Today is my 13th post of this trip. Today is Wednesday, November 9th in Myanmar. Today is Tuesday evening, November 8th at home. Today is the day we should be able to get some election results as the polls close. Today most of us are silent and anxious.
As we board the coach for our two-hour trip over the mountain range from Inle Lake to the airport at Heho, several people turn on their phones’ data (very costly) mode to receive early election results. We hope to know the results before we embark on our riverboat (with doubtful WIFI access) later this morning. As some on the bus receive first results, whispers spread the news, raising general concern.
Arriving at the small airport, it is chaotic. Cars and buses dispatch their passengers onto muddy lots and walkways, while several porters scratch our luggage out of the bus and load them onto carts. Some luggage is passed through open windows. A few of us stay back to make sure it’s all there. Inside, security is token at best, as we walk through the detection arches, triggering a chime of faults, yet get waved through. The single waiting hall is packed. There are no bill boards or signs to indicate flight status. Once a flight is ready to board, an announcer walks into the crowds yelling readiness to board, hoisting a plaque listing the flight number.
Small, twin-engine, dated airplanes land on the single runway without a taxi way, to quickly dispatch a few passengers, load new ones, and take off to make way for a next flight waiting to land and repeat the dance. The noise and odor of the crowds cannot mask the ‘foul odor’ of the election news trickling in. It is a somber moment for many of us, high on emotion – mostly disbelief, shock, anger, sadness, and fear. Some welcome the results with a grin!
Our plane has arrived. It’s obviously an old plane with open seating, as we scramble to secure a seat for the twenty-minute ride to Mandalay. In Mandalay, Thiha collected our checked luggage while we boarded another bus for the one and a half hour ride through Mandalay on our way to our riverboat, the Anawrahta. The day continues its downward spiral as we learn that my candidate lost the election. As I look out the window, the ride and sites offer no distraction, no relief from the pain and depression.
We traveled part of the way on a divided, four lane highway built just a few years ago by the army to connect Yangong to Mandalay and up to the new capital at Naypyidaw. The edict was to complete it within two years, which they accomplished, but at the cost of quality and durability. Our driver had to limit the top speed to 40 km per hour, frequently slowing down to a crawl so as to navigate through sections of broken concrete, deep cracks, chuck holes, and pools of rain water. The ride is consistent with the way the day is going. Today is not a good day.
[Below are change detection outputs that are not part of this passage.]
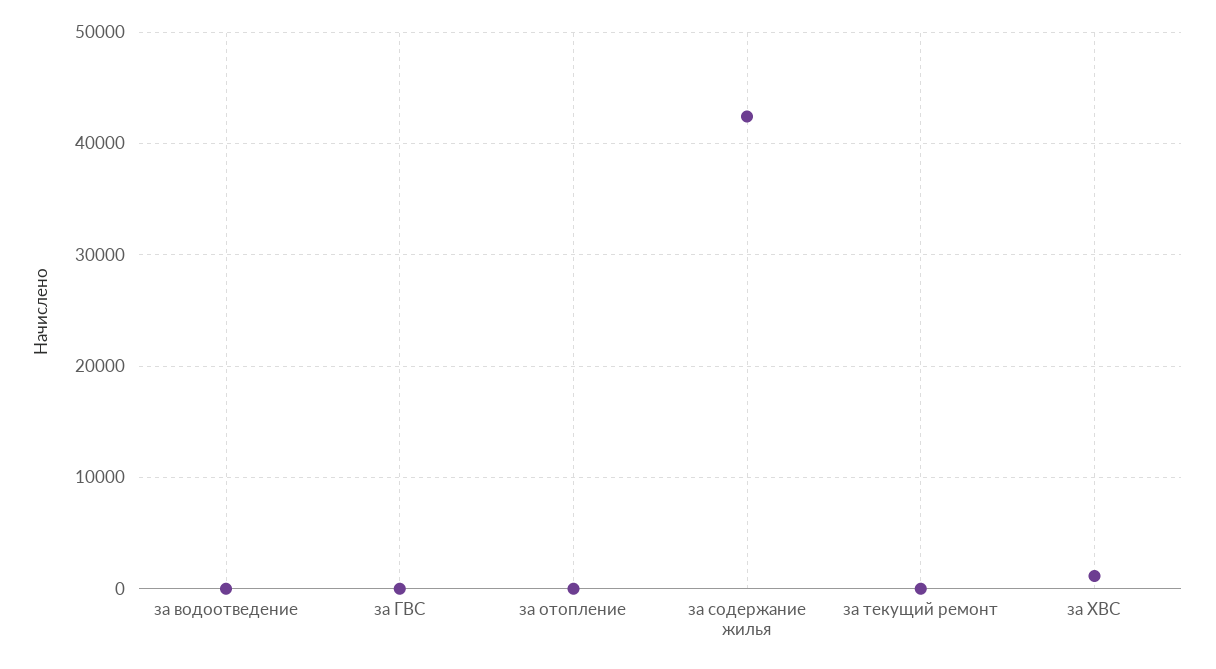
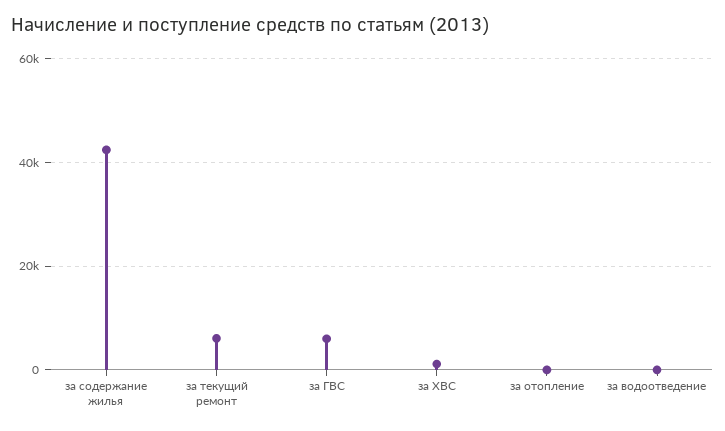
  {
    "за водоотведение": 0,
-   "за ГВС": 0,
+   "за ГВС": 6000,
    "за отопление": 0,
    "за содержание жилья": 42000,
-   "за текущий ремонт": 0,
+   "за текущий ремонт": 6000,
    "за ХВС": 1000
  }

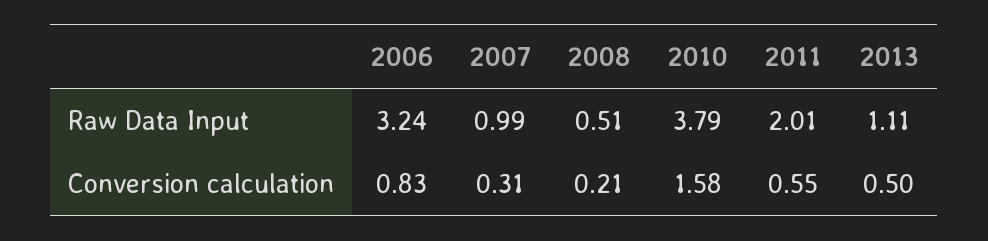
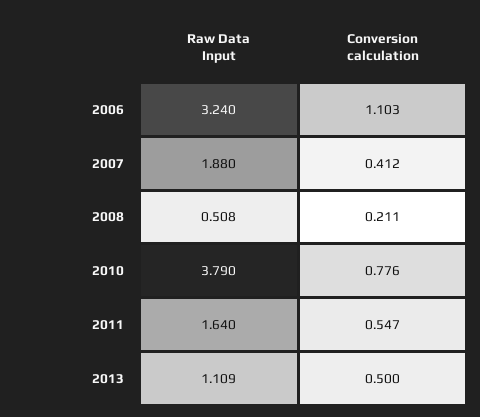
  {
    "2006": {
      "Raw Data Input": 3.24,
-     "Conversion calculation": 0.83
+     "Conversion calculation": 1.103
    },
    "2007": {
-     "Raw Data Input": 0.99,
+     "Raw Data Input": 1.88,
-     "Conversion calculation": 0.31
+     "Conversion calculation": 0.412
    },
    "2008": {
      "Raw Data Input": 0.508,
      "Conversion calculation": 0.211
    },
    "2010": {
      "Raw Data Input": 3.79,
-     "Conversion calculation": 1.58
+     "Conversion calculation": 0.776
    },
    "2011": {
-     "Raw Data Input": 2.01,
+     "Raw Data Input": 1.64,
      "Conversion calculation": 0.547
    },
    "2013": {
      "Raw Data Input": 1.109,
      "Conversion calculation": 0.5
    }
  }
Both sides of the road and the center strip are covered with shacks and lean-tos that provide shelter and homes for thousands of people. An occasional ox or cow tied to a stick or tree, stray dogs running everywhere and small children and toddlers playing next to the pavement as scooters, cars, and trucks navigate around them to avoid hitting them. Everything is covered with an unimaginable layer of trash and garbage, exasperated by the introduction of plastic bottles and packaging. Traditionally all packaging was biodegradable – such as banana leaves. It was normal to dispose of garbage by tossing it on the ground. Cleanup, if you want to call it that, would depend on the annual ‘flush’ as the monsoon runoff washed the trash away. Garbage cans or baskets don’t exist. There is no such thing as garbage collection or recycling. Just as we learned in Cambodia last year, the remedy rests in a major education effort to teach people how to dispose of garbage, and an infrastructure to gather garbage for disposal at a central dump or processing center. It is hard to look at – it is nauseating. There is no escaping by closing my eyes, only to have my minds-eye ‘see’ the nauseating news from home. Text messages are coming in from our children and grandchildren – the women in tears, the men in rage. I am helpless. Today is not a good day.
As we reach our ship, it is a welcome sight, but first we must navigate an area covered with garbage. Don’t look down. The crew laid down several 8” planks to step on, and help us keep our balance as we walk this tightrope and reach the ship’s gangway. We board, eagerly swimming towards the raft of kindness and warmth offered by the Myanmar people and crew. I spent a couple of minutes thanking Thiha, our guide, for his kindness and care during the last six days. I asked him whether the impoverishment we saw along the way was specific to the road we took or was it everywhere. He said that sadly, it is pervasive in Mandalay. I asked whether he had heard the news about our election – yes, he was sad about that also. As a strong Buddhist follower, he philosophically commented that both are what they are, that we can’t change the outcome, only the way we see it. Since I’m not nearly as enlightened as he is, I cannot accept it. I need to replace it with action. What action? I will sit with my thoughts for several days, hoping that a path will emerge. For now, there is no beauty, no color, no photos – just sadness. Today is not a good day.